I really liked Barker and Taylor’s Faking It: The Quest for Authenticity in Popular Music. The thesis of the book (which I happen to be very sympathetic to) is that the modern obsession with “keeping it real” has hurt both the creative work and careers of musicians, and has kept music fans from enjoying perfectly good music:
Is it possible to put authenticity to one side for a while? To refuse to accept that “authentic” is always morally better than “inauthentic”? If you get up, turn on the radio, and listen to some music you haven’t liked before because it struck you as “fake,” how do you feel now? Liberated? Bored? Scared? Maybe even entertained? Is it possible to just listen and react to it without worrying about why you do so? And if you are enjoying music that you would normally regard as fake, do you feel ashamed?

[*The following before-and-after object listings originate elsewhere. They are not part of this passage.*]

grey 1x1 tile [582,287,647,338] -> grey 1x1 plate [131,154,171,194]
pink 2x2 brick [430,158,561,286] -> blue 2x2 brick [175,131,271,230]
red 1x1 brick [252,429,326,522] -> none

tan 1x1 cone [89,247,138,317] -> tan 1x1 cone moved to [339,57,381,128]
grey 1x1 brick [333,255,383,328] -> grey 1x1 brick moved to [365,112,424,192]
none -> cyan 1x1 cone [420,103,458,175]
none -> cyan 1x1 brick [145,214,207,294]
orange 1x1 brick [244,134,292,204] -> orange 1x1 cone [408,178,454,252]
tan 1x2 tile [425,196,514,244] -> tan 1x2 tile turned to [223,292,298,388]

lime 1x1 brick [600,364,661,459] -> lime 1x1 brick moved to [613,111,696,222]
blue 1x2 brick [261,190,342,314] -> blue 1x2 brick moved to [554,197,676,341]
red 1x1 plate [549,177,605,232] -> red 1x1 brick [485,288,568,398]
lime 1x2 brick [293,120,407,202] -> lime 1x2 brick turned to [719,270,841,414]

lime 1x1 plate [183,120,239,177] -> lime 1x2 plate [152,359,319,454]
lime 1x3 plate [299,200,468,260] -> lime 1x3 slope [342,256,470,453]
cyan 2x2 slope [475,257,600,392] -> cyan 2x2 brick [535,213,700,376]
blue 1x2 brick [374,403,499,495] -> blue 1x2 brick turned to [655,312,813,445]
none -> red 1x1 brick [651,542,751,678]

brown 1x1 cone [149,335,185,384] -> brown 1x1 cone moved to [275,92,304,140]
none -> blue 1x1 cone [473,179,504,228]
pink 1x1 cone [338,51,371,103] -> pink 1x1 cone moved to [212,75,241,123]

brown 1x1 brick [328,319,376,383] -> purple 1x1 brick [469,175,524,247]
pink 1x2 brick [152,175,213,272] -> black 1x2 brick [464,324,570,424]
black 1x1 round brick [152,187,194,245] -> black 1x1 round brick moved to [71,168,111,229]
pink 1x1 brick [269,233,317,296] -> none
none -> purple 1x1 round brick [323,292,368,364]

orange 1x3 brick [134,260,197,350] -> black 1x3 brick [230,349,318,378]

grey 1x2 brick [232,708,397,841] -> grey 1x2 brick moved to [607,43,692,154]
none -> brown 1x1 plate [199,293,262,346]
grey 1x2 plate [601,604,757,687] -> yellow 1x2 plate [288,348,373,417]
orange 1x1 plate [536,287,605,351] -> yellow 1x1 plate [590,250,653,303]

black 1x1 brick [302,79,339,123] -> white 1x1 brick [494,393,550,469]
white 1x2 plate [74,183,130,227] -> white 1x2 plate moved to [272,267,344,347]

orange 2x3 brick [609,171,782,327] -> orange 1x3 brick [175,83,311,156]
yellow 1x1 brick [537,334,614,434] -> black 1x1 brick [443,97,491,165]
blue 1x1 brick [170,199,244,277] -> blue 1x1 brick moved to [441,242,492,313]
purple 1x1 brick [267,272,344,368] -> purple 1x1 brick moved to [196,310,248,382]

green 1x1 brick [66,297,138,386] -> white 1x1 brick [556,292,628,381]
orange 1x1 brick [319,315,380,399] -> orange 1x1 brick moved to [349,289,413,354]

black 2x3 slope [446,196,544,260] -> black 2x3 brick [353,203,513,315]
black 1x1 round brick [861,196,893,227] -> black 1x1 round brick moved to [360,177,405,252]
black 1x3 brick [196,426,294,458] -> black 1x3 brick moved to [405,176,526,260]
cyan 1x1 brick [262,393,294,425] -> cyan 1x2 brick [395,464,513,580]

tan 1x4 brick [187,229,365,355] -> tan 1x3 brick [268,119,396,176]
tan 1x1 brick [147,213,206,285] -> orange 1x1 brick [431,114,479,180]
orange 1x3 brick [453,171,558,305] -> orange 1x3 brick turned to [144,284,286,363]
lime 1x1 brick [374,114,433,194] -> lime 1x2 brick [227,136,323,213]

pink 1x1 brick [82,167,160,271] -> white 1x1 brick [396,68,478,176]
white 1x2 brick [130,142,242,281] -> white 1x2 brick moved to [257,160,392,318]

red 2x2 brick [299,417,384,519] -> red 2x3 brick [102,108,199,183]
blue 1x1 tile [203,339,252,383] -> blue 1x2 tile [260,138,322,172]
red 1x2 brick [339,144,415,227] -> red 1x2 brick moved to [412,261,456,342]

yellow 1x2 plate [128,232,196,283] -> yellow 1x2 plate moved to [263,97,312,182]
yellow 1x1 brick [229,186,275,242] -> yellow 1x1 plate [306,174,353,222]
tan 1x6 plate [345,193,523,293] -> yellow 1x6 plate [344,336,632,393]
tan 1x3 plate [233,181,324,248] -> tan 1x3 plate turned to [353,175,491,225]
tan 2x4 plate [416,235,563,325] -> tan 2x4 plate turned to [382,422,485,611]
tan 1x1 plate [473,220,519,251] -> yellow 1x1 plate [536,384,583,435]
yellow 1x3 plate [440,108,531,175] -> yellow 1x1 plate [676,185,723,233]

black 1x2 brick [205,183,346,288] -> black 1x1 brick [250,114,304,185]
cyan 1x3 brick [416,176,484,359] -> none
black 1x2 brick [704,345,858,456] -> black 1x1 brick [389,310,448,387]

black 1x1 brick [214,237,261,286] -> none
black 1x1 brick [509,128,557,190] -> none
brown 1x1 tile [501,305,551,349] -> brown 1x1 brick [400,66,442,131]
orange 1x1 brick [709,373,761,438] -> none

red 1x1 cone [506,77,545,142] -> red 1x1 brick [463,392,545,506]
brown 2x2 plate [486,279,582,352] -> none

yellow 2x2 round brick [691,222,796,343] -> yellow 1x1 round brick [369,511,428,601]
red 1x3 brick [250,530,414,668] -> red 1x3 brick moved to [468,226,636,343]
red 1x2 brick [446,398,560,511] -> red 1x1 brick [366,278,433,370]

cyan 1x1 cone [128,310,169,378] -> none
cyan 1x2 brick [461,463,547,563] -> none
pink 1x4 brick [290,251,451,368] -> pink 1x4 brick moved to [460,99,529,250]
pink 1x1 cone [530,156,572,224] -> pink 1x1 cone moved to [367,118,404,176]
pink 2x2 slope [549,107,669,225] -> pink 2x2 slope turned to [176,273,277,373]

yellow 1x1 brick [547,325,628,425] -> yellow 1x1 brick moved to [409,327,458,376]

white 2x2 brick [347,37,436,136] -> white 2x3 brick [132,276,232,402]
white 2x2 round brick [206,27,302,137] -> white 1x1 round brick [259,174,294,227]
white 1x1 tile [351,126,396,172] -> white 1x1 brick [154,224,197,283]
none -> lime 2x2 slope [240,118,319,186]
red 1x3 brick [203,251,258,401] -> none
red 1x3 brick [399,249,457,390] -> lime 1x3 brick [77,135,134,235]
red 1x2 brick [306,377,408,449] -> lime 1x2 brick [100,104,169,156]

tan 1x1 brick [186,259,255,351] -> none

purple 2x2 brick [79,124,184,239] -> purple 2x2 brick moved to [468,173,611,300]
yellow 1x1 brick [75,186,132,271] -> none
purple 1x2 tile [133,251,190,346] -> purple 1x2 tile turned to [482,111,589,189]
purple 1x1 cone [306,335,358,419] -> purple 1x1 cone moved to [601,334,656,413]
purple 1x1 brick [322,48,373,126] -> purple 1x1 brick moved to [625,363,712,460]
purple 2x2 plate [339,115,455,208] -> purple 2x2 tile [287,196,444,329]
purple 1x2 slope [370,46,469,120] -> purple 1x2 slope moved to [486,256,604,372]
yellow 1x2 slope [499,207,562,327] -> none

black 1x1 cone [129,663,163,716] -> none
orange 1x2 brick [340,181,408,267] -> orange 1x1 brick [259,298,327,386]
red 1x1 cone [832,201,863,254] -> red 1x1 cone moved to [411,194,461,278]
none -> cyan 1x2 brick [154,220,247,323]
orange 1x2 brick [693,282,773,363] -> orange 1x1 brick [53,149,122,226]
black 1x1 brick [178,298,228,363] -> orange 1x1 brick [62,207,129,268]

When we’re young, a large part of our original motivation in discovering music comes from trying to find out about our identity—perhaps to fit in, or, in contrast, to differentiate ourselves from the rest. The musical morality we adopt at an early age often becomes enshrined, making it hard to change our views later on. From this comes the notion of “guilty pleasures”—any music that we regard as inauthentic but still enjoy becomes a shameful secret, rather than something we can honestly admit to liking.1
The book runs just a little long and the book gets just a tad preachy at the end, but its mostly very thought-provoking: I especially liked the chapters on Kurt Cobain, Elvis Presley, and Neil Young. (The authors kept a blog a few years ago when the book came out that’s fun to browse through.)
Lionel Trilling’s Sincerity and Authenticity on the other hand…well, I really liked this Oscar Wilde quote in it:
Man is least himself when he talks in his own person. Give him a mask, and he will tell you the truth.